Le cadencement consiste, pour une relation donnée et toute la
journée, à faire partir les trains aux mêmes minutes de l’heure :
par exemple 12h10, 12h40, 13h10, 13h40, etc. Nous ne rejetons pas
ce principe, mais décider qu’il faut l’appliquer partout est
absurde, car cela nécessite des moyens en personnel et en infrastructures (notamment plus de voies à quai dans les gares de
correspondance) qui n’existent pas aujourd’hui. Il a fallu à la
Suisse, par exemple, une quinzaine d’années pour mettre
en place ce système, moyennant de gros investissements. En
France, cette décision technocratique est sous tendue par le
fantasme de RFF d’industrialiser la confection des horaires pour
supprimer de nombreux postes très qualifiés d’horairistes, au
prix d’une grande fragilisation du respect des horaires.
Le trafic fret de la SNCF est retombé au niveau de celui des compagnies ferroviaires … en 1911 !
Globalement, la part du trafic ferroviaire dans le transport de fret continue de baisser (moins de 10% en 2010 !) au profit de la
route, avec de graves conséquences sociales et environnementales.

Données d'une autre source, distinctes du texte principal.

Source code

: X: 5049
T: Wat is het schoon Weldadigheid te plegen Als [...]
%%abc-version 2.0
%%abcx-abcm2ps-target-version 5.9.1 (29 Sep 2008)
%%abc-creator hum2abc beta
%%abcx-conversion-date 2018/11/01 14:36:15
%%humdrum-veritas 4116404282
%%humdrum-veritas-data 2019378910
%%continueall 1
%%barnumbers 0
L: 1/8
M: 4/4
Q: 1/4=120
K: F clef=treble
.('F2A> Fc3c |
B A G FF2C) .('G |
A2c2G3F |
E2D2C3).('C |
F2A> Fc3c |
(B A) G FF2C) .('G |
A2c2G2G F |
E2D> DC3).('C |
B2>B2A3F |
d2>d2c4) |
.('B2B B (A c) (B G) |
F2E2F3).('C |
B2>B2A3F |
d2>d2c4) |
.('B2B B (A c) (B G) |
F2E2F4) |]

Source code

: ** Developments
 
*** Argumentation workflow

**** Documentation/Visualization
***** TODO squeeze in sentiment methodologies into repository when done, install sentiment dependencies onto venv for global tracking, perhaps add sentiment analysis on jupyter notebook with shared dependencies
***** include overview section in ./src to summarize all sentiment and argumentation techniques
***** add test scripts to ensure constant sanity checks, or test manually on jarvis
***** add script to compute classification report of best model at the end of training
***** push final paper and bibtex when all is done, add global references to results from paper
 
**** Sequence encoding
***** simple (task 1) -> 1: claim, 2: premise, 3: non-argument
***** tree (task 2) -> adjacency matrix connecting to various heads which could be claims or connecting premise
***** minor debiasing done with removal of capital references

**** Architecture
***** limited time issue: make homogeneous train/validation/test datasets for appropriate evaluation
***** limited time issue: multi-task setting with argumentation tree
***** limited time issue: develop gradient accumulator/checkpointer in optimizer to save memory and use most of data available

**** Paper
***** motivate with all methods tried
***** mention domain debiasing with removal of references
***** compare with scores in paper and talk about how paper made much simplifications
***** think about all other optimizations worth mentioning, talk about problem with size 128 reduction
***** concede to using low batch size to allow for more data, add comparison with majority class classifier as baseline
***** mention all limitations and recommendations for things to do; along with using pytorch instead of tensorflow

Nous avons besoin de trains à l’heure, non supprimés, propres, de personnel formé dans les gares et les trains. Nous voulons des trains qui roulent dans les meilleures conditions de sécurité, ce qui suppose
de réaliser la maintenance et les travaux quand c’est nécessaire, et passe par une organisation cohérente du système ferroviaire public, dotée d’une unité de stratégie et d’action sans failles. Tant pour les marchandises que pour les voyageurs, nous voulons développer le service public ferroviaire ! La place des usagers et des cheminots dans les prises de décision doit être renforcée.